I have recorded 457 species of moth in my garden as of 19th July 2023. Hopefully, there will be a few more this season. I have photographs of most of those species, with the exception of the marvellous Hornet Clearwing moth which I saw but didn’t net. I have also seen and recorded 37 other species on campsites, nature reserves and in holiday house gardens (New Forest, Dorset, Anglesey).
My first season began late, 24th July 2018 and I didn’t keep proper logs, but saw roughly 127 species of moth, the vast majority of which I had never noticed nor photographed before.
In 2019 I ran 272 sessions with a 40W Robinson trap and recorded 12373 moths of 315 species 125 of those were new to me. That represents 45 s/s avg, specimens trapped (and released) per session on average.
In 2020, COVID-19 lockdown year, I ran 294 sessions and had 8529 moths of 309 species, 30 of those species were new to me, and that’s a per session average of 30 s/s avg. Way down on 2019.
2021 – 288 sessions, 7608 moths of 278 species – 38 NFM – 38 s/s avg
In 2022 – 244 sessions, 7900 moths of 321 species – 64 NFM – 32 s/s avg last NFM of the year was the much hoped for December Moth, which arrived at the end of October.
So far in 2023, I have done 121 sessions, counted 3551 moths of 256 species – 32 NFM, with a 30 s/s avg. I expect to do several more sessions before the summer’s out.
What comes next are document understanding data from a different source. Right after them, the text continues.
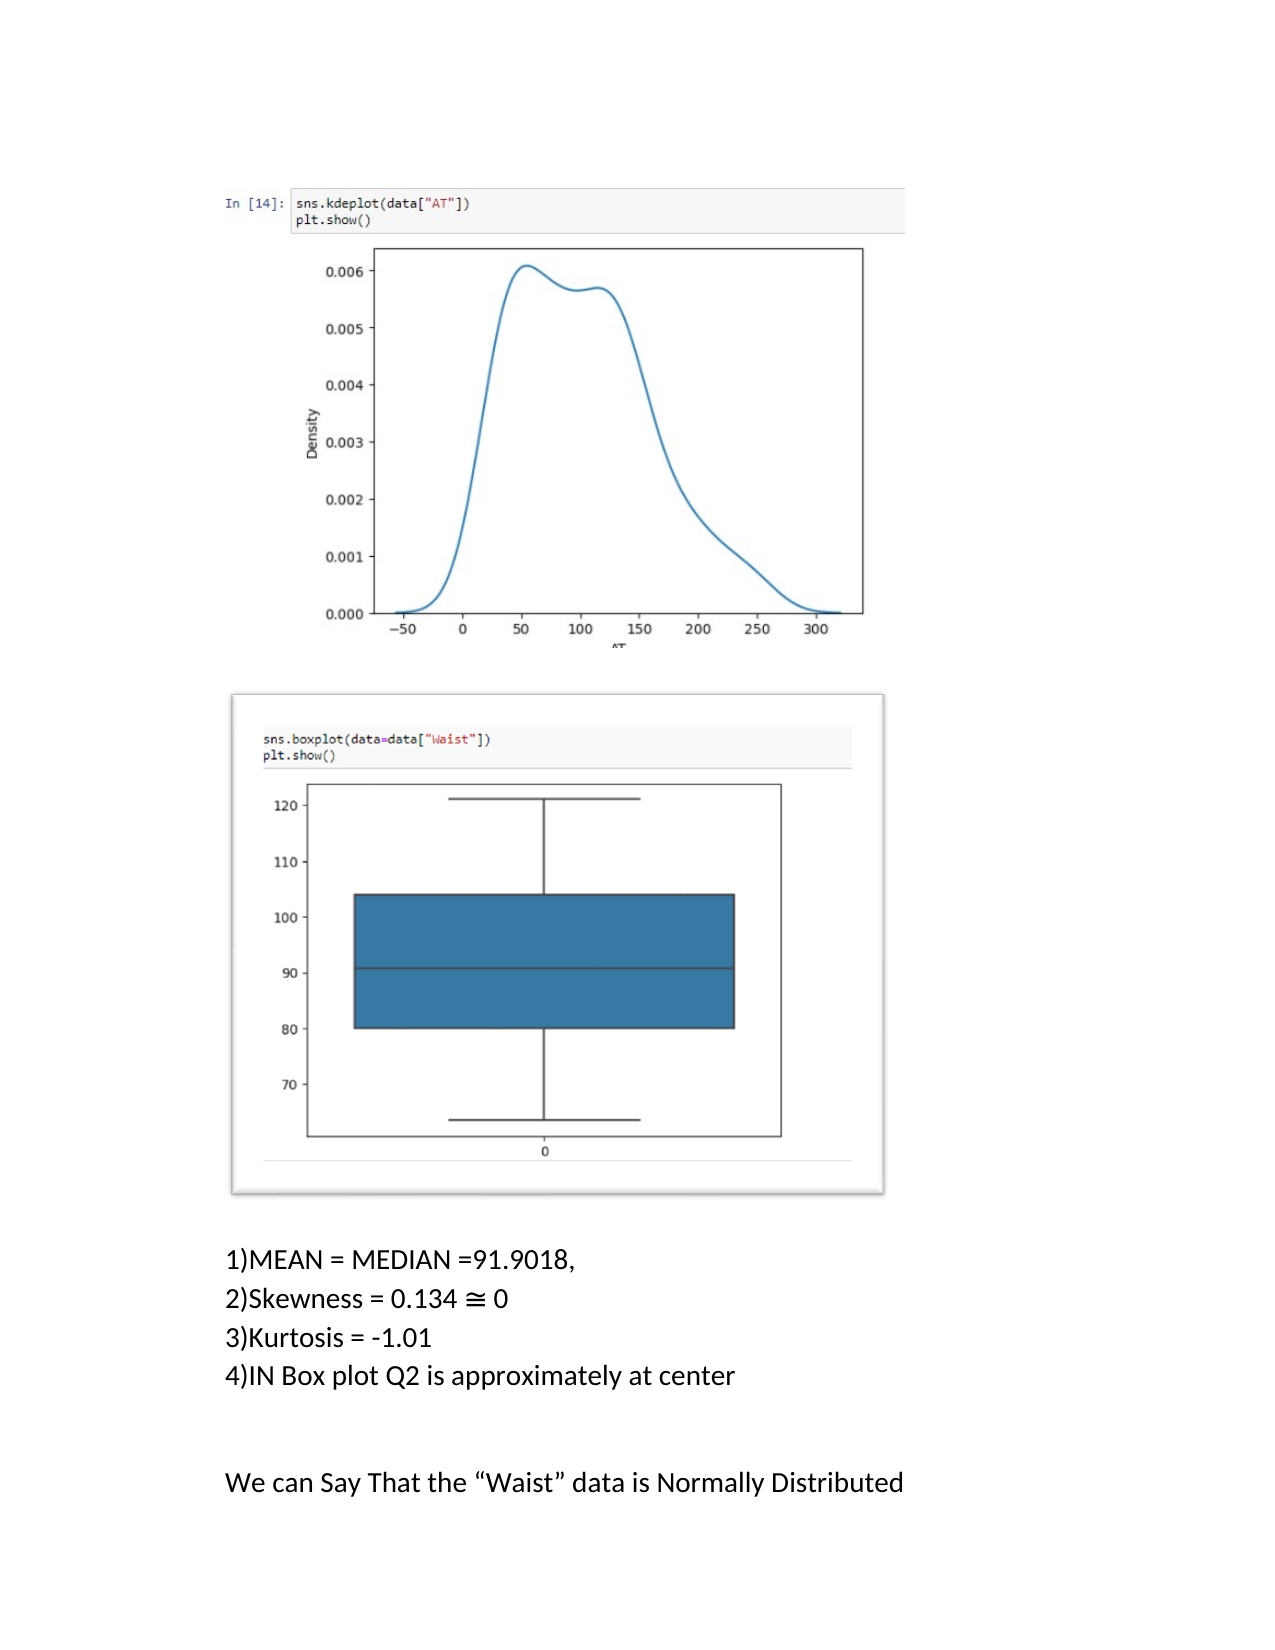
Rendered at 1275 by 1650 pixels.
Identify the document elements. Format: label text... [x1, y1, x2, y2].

picture [225, 688, 888, 1201]
list 2)Skewness = 0.134 ≅ 0 [225, 1280, 1125, 1316]
picture [225, 188, 905, 648]
list 3)Kurtosis = -1.01 [225, 1319, 1125, 1354]
list 1)MEAN = MEDIAN =91.9018, [225, 1241, 1125, 1277]
list We can Say That the “Waist” data is Normally Distributed [225, 1464, 1125, 1500]
list 4)IN Box plot Q2 is approximately at center [225, 1357, 1125, 1393]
If I just select out the peak season 1st of May to 30 September, things are slightly different in terms of per session averages
2023 – 1364 specimens over 64 sessions – 21 s/s – so far
2022 – 7253 specimens over 130 sessions – 56 s/s
2021 – 7194 specimens over 141 sessions – 51 s/s
2020 – 8002 specimens over 137 sessions – 58 s/s
2019 – 10966 over 128 sessions – 86 s/s
Obviously, 2019 was an interesting year, my first full season and I seemed to get large numbers of moths and quite good diversity almost every lighting-up session. Things were not so good the next summer, with a drop from almost 90 per session to just under 60, but we’d had a warm and early spring with cold snaps at night. 2021 was not like 2020 in terms of how the seasons panned out and another drop in per session average to just over 50. 2022 was half way back up between the 2020 and 2021 averages. 2023 has been quite bizarre, numbers seem to be down all diversity is heading towards the level I saw in 2021, assuming a couple of dozen NFYs turn up before the end of September.